**AIM OF THE TASK:** Reproduce nothing but the closing run of lines: the line with "Right hand at" and each line that follows it to the end of the data.

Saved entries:
....

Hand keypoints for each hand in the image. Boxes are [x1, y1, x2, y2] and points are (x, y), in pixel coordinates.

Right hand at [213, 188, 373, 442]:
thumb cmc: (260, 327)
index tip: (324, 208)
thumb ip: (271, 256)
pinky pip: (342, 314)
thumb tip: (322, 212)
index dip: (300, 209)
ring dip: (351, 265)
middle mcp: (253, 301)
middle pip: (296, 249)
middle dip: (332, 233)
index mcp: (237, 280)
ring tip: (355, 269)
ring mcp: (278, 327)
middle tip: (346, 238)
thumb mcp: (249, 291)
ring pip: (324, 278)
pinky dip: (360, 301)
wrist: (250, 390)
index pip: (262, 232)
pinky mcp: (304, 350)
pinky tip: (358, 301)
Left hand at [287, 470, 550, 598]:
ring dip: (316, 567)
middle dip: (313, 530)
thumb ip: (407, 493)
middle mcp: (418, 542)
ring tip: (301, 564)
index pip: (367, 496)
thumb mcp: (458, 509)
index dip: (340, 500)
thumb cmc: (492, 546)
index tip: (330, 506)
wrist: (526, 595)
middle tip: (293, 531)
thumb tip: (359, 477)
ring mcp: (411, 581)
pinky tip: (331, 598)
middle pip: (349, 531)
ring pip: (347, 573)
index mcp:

....

**RESULT:**
Right hand at [213, 188, 373, 442]:
thumb cmc: (260, 327)
index tip: (324, 208)
thumb ip: (271, 256)
pinky pip: (342, 314)
thumb tip: (322, 212)
index dip: (300, 209)
ring dip: (351, 265)
middle mcp: (253, 301)
middle pip: (296, 249)
middle dip: (332, 233)
index mcp: (237, 280)
ring tip: (355, 269)
ring mcp: (278, 327)
middle tip: (346, 238)
thumb mcp: (249, 291)
ring pip: (324, 278)
pinky dip: (360, 301)
wrist: (250, 390)
index pip: (262, 232)
pinky mcp: (304, 350)
pinky tip: (358, 301)
Left hand at [287, 470, 550, 598]:
ring dip: (316, 567)
middle dip: (313, 530)
thumb ip: (407, 493)
middle mcp: (418, 542)
ring tip: (301, 564)
index pip: (367, 496)
thumb mcp: (458, 509)
index dip: (340, 500)
thumb cmc: (492, 546)
index tip: (330, 506)
wrist: (526, 595)
middle tip: (293, 531)
thumb tip: (359, 477)
ring mcp: (411, 581)
pinky tip: (331, 598)
middle pip: (349, 531)
ring pip: (347, 573)
index mcp:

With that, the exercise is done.